You are called to the bedside of a 59 y/o man with sepsis who is now hypotensive. He is awake but is confused.
96/52     120     22      38.1     90%
Add Picture 1 from UltrasoundHD Vignette 4 Folder
As part of your exam, you perform a bedside ultrasound exam.
A parasternal long axis is performed and shows pericardial effusion and what in a heart without pericardial effusion would be diagnosed as hyperdynamic heart.
A short axis view through the base shows pericardial effusion and RV collapse! And a huge pericardial effusion.
An apical 4 chamber shows pericardial effusion and RV collapse!
The 4th view is a subcostal 4 chamber view which shows pericardial effusion and RV collapse.

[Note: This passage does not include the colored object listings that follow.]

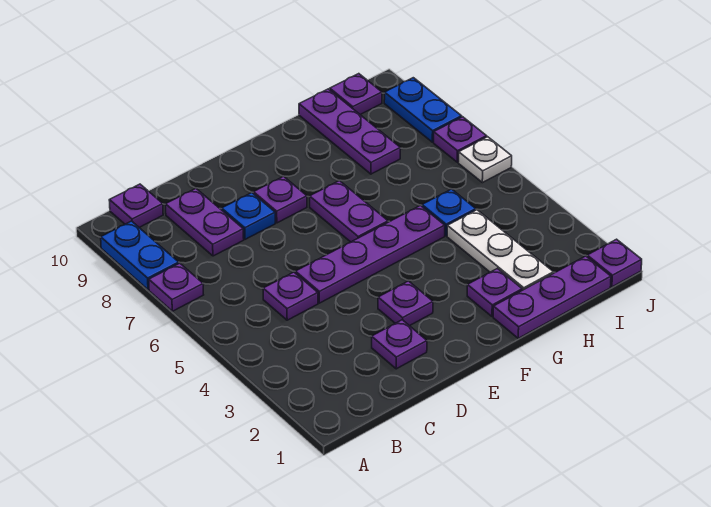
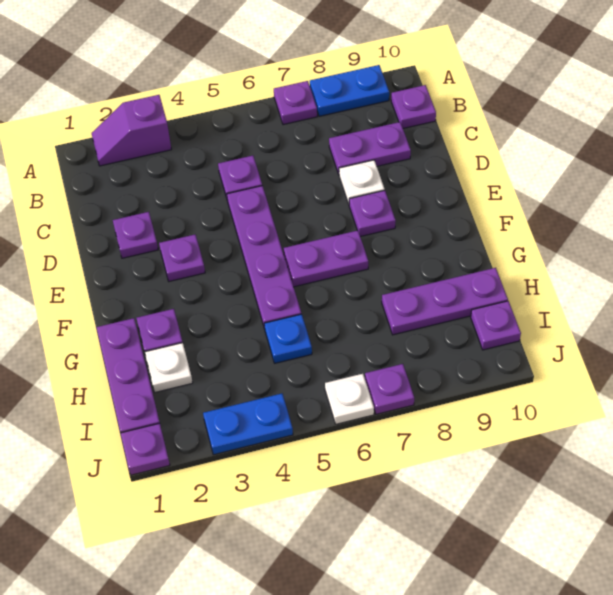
none -> purple 1x2 slope [92,95,171,166]
blue 1x1 plate [222,193,275,239] -> white 1x1 plate [339,160,385,204]
white 1x3 plate [447,210,553,290] -> white 1x1 plate [145,343,193,392]
blue 1x2 plate [384,78,462,142] -> blue 1x2 plate moved to [203,394,293,455]

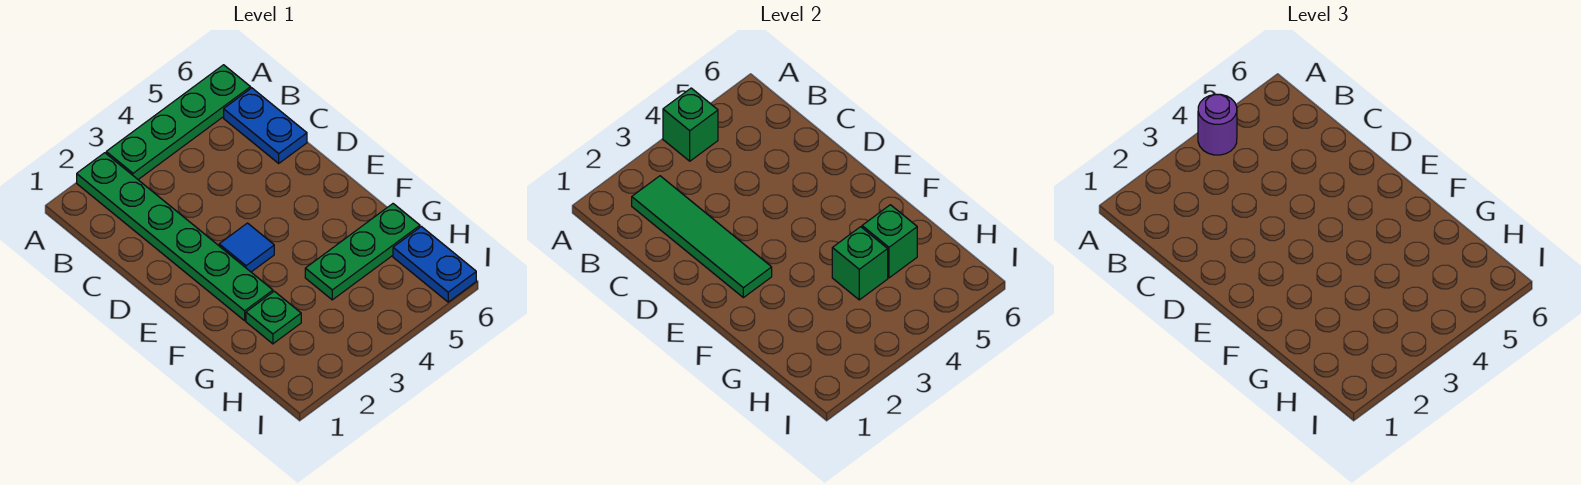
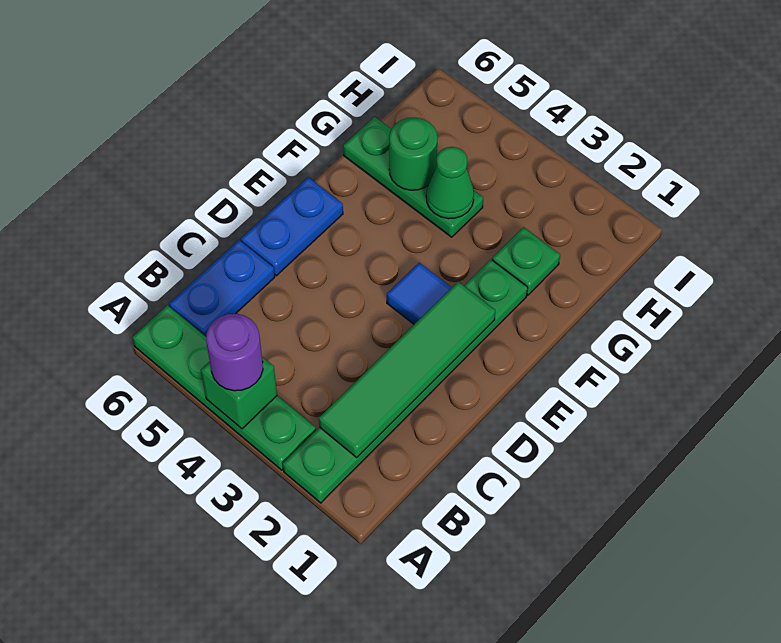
green 1x1 brick [832,227,888,300] -> green 1x1 cone [426,147,474,219]
green 1x1 brick [862,205,917,278] -> green 1x1 round brick [389,118,437,190]
blue 1x2 plate [393,226,476,302] -> blue 1x2 plate moved to [241,177,343,276]

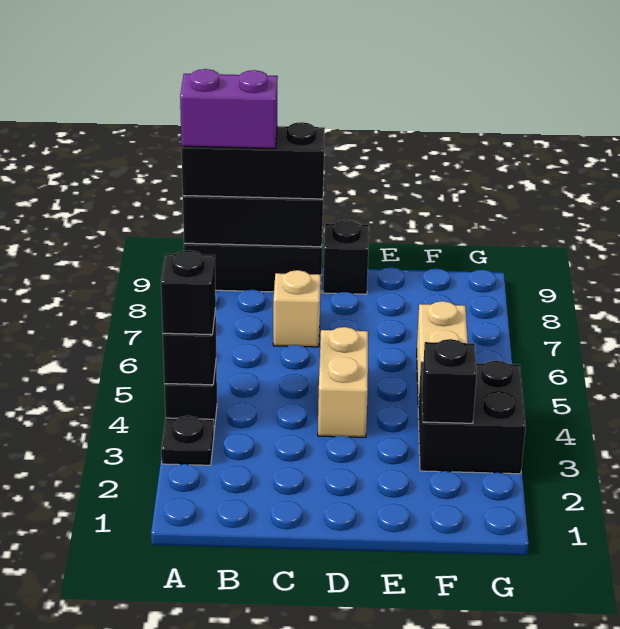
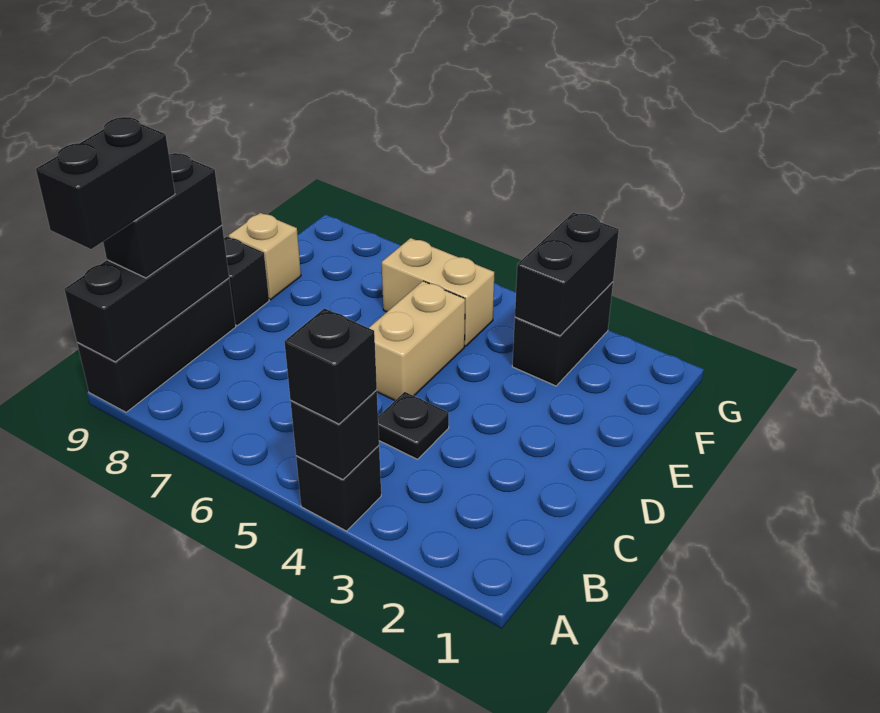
black 1x1 plate [161,416,214,465] -> black 1x1 plate moved to [378,392,449,459]
black 1x3 brick [181,122,325,199] -> black 1x2 brick [103,153,222,278]
purple 1x2 brick [180,69,278,149] -> black 1x2 brick [36,117,175,249]
tan 1x1 brick [273,270,321,347] -> tan 1x1 brick moved to [229,213,301,300]
tan 1x2 brick [318,327,368,437] -> tan 1x2 brick turned to [369,281,465,400]
black 2x2 brick [418,360,525,474] -> black 1x2 brick [512,282,613,386]
black 1x1 brick [422,339,477,423] -> black 1x2 brick [515,212,619,336]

So, what is the diagnosis?
Cardiac Tamponade!
Dr. Rosen analyzes (image 1) the parasternal long axis and in addition to my findings above (which are correct) he notes that there is poor septal wall motion and poor LV filling (from the pericardial tamponade [not from hyperdynamic heart which is from volume depletion).
Bottom Line of Vignette 4
Pericardial tamponade can present in many different fashions, one of them being hypotension.
Beck’s triad of muffled heart sounds, JVD, and hypotension presents in a minority of patients.
Cardiac ultrasonography, as with all ultrasound, should be performed with multiple views. And we could see from some views that the pericardial tamponade was much larger than from other views.
And cardiac ultrasound is an excellent means of diagnosing cardiac tamponade.